The lake's secluded location within Rock Creek Regional Park is another of its assets. Visitors to the lake must bike or walk about 1/4 of a mile from all parking lots to get to the lakeshore. The Lake Frank & Meadowside Trails surround the lake, making it a favorite hiking spot. Also, locals enjoy fishing from the shoreline, though a license is needed to do so. However, swimming, boating, and ice skating are prohibited.

The main trail around Lake Frank, the Lakeside Trail, is a 31/4 mile long loop. Approximately 2/3 of the trail is unpaved and traverses the woods surrounding the lake. The other part of the trail is wider and paved.
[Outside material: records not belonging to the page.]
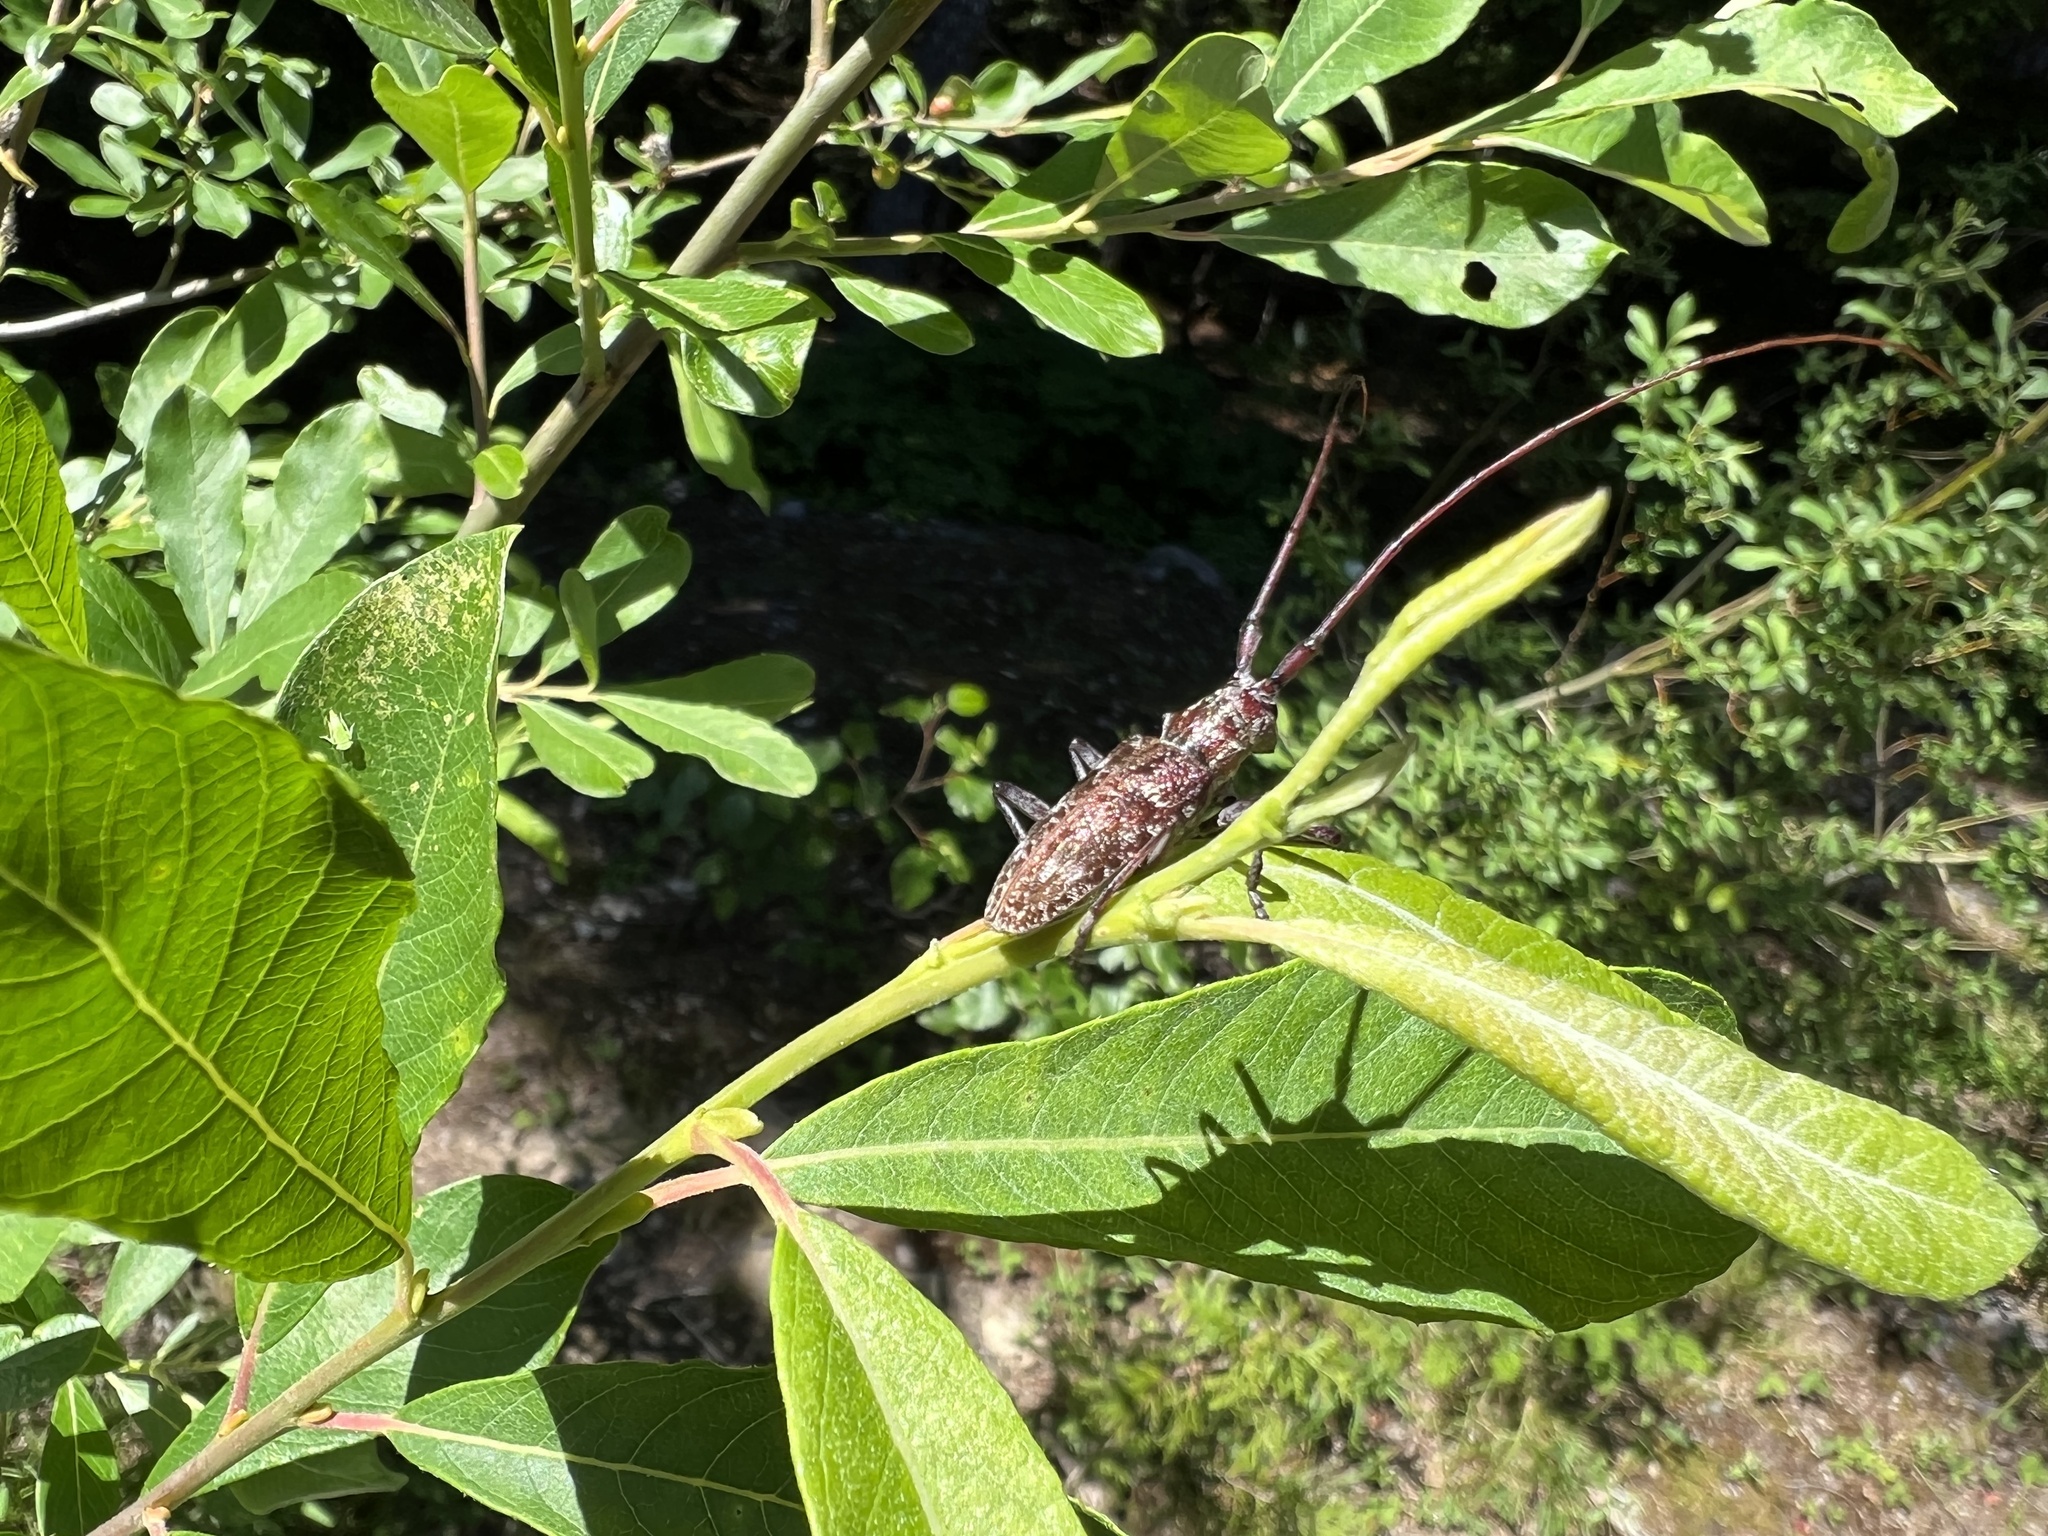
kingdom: Animalia
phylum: Arthropoda
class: Insecta
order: Coleoptera
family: Cerambycidae
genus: Monochamus
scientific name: Monochamus obtusus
At the approximate half-way point of the trail, there is a creek that must be crossed. Though there are a group of rocks which form a bridge-like path across, the creek may be impassable depending on the water level.

== Water quality ==
In 1998, the Maryland Department of the Environment (MDE) identified Lake Frank as "impaired by nutrients" on its list of impaired surface waters. Eutrophic conditions in the lake were described at that time, evidenced by excessive algal growth and low dissolved oxygen levels. In 2002, MDE prepared a report based on more recent monitoring data which indicated improved conditions. The 2002 report proposed that the lake be removed from the impairment listing.

In 2017-2019, the Maryland-National Capital Park and Planning Commission warned of the lake water contamination with microcystin. Microcystin is a toxic substance produced by some species of blue-green algae (cyanobacteria) and is toxic to the liver.